Fire return period data.

KNP has kept extensive records of fire scars, resulting in a spatially explicit fire scar history since 1941 (see [36] for how these fire scar maps have been created as technology changed from hand-drawn maps historically to satellite derived fire scars currently). We used the average fire return period measured over 67 years (between 1941 and 2006) (described in [35]).

Herbivore density, biomass and diversity.

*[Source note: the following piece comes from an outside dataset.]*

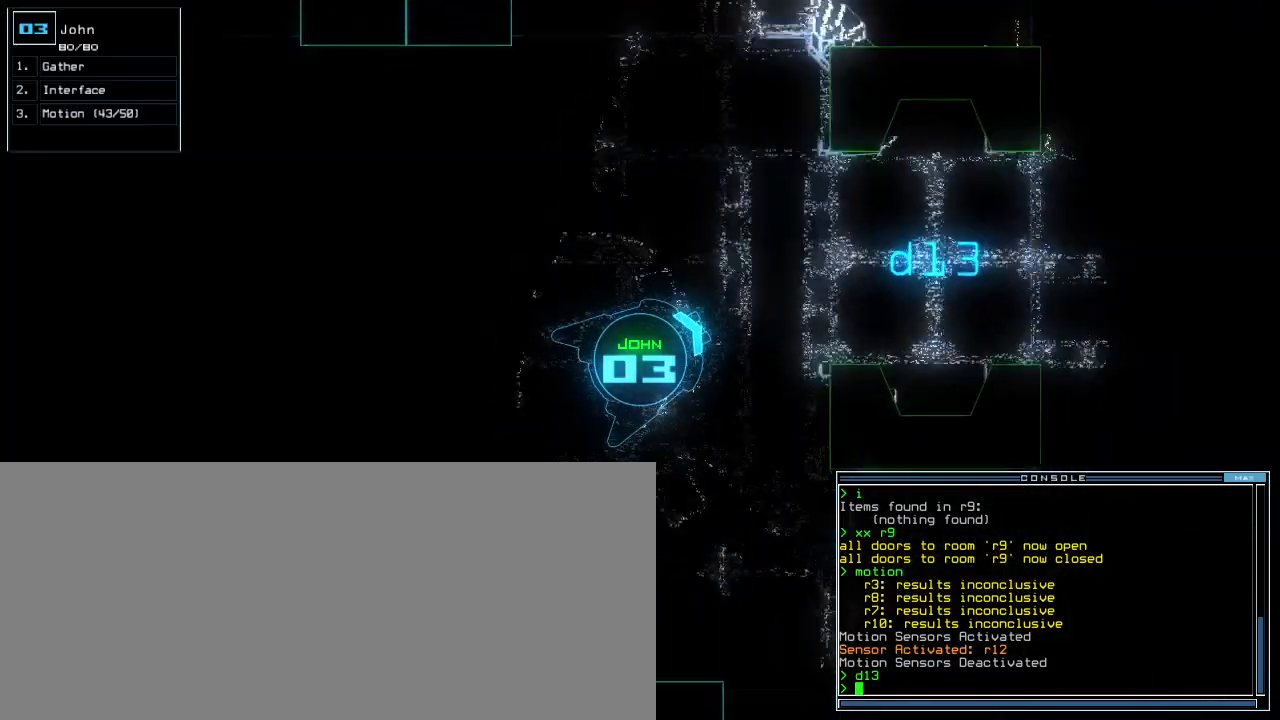
{"keys": ["up"], "events": [[400, "right", "down"], [480, "right", "up"]]}
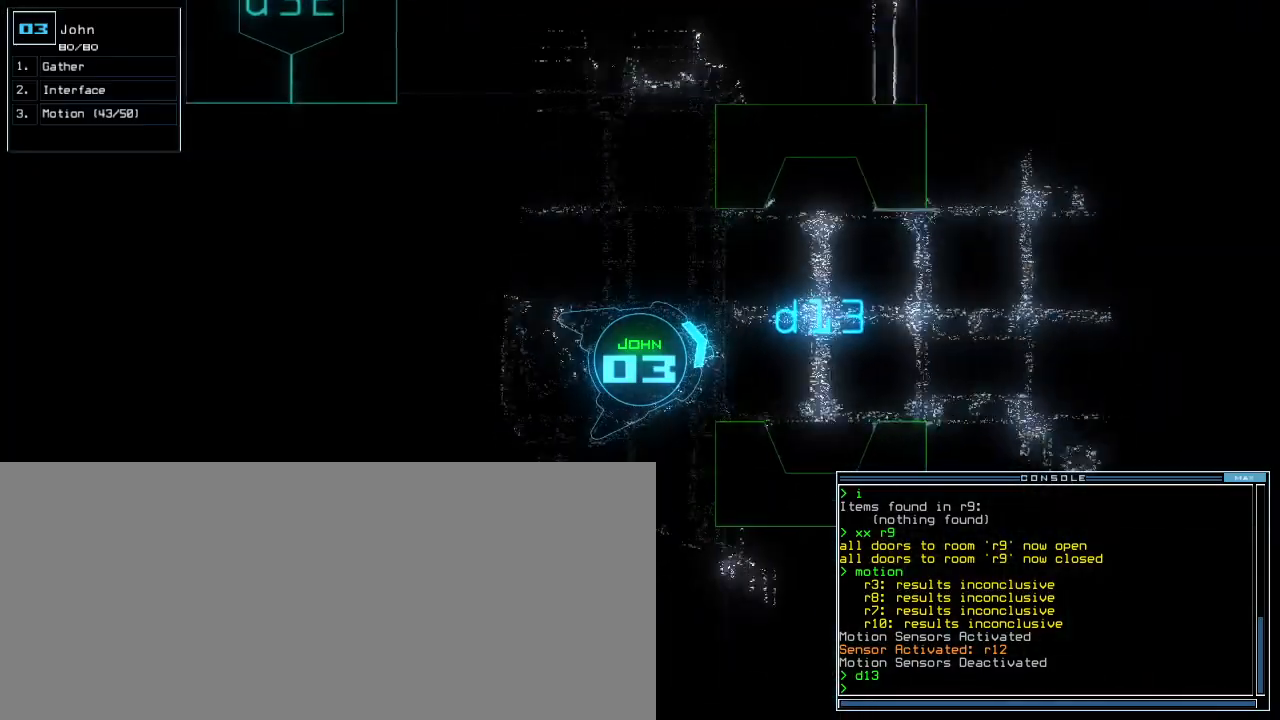
{"keys": ["up"], "events": [[300, "right", "down"], [380, "right", "up"]]}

We used aerial census data collected in the dry-season (May-August) between 1987–1993 to estimate long-term average herbivore density, biomass and diversity. The aerial census data consists of herbivore counts mapped from a fixed-wing aircraft flying regularly spaced strip transects covering the park from north to south. The aerial census dataset is described in detail in [37]. Although aerial surveys have been conducted in the KNP for many years, we used the 1987–1993 subset as it represents the period of (i) the highest spatial resolution of the surveys, (ii) the most complete yearly coverage, and (iii) the most consistent methodology between years. The far north of the park was not surveyed regularly and was therefore omitted from the analysis pertaining to herbivores. However, since the far north of the park did not contain any granitic derived landscapes, aerial census data was available across the entire granitic-derived landscapes of KNP, whilst a small proportion of the basaltic-derived landscapes had to be excluded due to incomplete aerial census data on the far northern basalts.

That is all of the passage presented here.